### Task instructions
Transcribe the data below line by line, keeping every word, number, and symbol unchanged.

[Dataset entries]
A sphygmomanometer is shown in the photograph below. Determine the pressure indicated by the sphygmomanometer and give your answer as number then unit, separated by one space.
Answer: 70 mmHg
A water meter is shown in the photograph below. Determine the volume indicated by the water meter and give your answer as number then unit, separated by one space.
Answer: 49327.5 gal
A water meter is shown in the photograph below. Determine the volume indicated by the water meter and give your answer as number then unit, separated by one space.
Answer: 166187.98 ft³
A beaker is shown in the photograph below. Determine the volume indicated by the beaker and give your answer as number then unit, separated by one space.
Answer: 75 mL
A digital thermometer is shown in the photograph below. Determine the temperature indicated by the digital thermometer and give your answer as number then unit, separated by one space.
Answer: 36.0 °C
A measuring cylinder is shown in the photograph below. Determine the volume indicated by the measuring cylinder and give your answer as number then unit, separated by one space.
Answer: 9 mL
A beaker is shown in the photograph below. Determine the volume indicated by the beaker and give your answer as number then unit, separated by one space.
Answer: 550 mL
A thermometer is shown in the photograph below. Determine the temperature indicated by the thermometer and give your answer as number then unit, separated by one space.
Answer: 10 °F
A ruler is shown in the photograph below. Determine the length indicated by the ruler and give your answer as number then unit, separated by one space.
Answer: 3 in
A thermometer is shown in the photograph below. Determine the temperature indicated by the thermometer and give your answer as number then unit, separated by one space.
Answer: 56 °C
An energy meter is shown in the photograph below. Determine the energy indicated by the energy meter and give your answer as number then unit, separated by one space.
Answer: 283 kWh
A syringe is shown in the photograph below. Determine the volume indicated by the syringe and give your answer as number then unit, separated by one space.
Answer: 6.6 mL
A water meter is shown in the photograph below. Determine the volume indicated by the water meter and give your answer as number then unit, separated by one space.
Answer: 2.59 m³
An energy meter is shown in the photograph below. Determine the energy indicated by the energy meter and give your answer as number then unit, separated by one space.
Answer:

### Written response
A sphygmomanometer is shown in the photograph below. Determine the pressure indicated by the sphygmomanometer and give your answer as number then unit, separated by one space.
Answer: 70 mmHg
A water meter is shown in the photograph below. Determine the volume indicated by the water meter and give your answer as number then unit, separated by one space.
Answer: 49327.5 gal
A water meter is shown in the photograph below. Determine the volume indicated by the water meter and give your answer as number then unit, separated by one space.
Answer: 166187.98 ft³
A beaker is shown in the photograph below. Determine the volume indicated by the beaker and give your answer as number then unit, separated by one space.
Answer: 75 mL
A digital thermometer is shown in the photograph below. Determine the temperature indicated by the digital thermometer and give your answer as number then unit, separated by one space.
Answer: 36.0 °C
A measuring cylinder is shown in the photograph below. Determine the volume indicated by the measuring cylinder and give your answer as number then unit, separated by one space.
Answer: 9 mL
A beaker is shown in the photograph below. Determine the volume indicated by the beaker and give your answer as number then unit, separated by one space.
Answer: 550 mL
A thermometer is shown in the photograph below. Determine the temperature indicated by the thermometer and give your answer as number then unit, separated by one space.
Answer: 10 °F
A ruler is shown in the photograph below. Determine the length indicated by the ruler and give your answer as number then unit, separated by one space.
Answer: 3 in
A thermometer is shown in the photograph below. Determine the temperature indicated by the thermometer and give your answer as number then unit, separated by one space.
Answer: 56 °C
An energy meter is shown in the photograph below. Determine the energy indicated by the energy meter and give your answer as number then unit, separated by one space.
Answer: 283 kWh
A syringe is shown in the photograph below. Determine the volume indicated by the syringe and give your answer as number then unit, separated by one space.
Answer: 6.6 mL
A water meter is shown in the photograph below. Determine the volume indicated by the water meter and give your answer as number then unit, separated by one space.
Answer: 2.59 m³
An energy meter is shown in the photograph below. Determine the energy indicated by the energy meter and give your answer as number then unit, separated by one space.
Answer:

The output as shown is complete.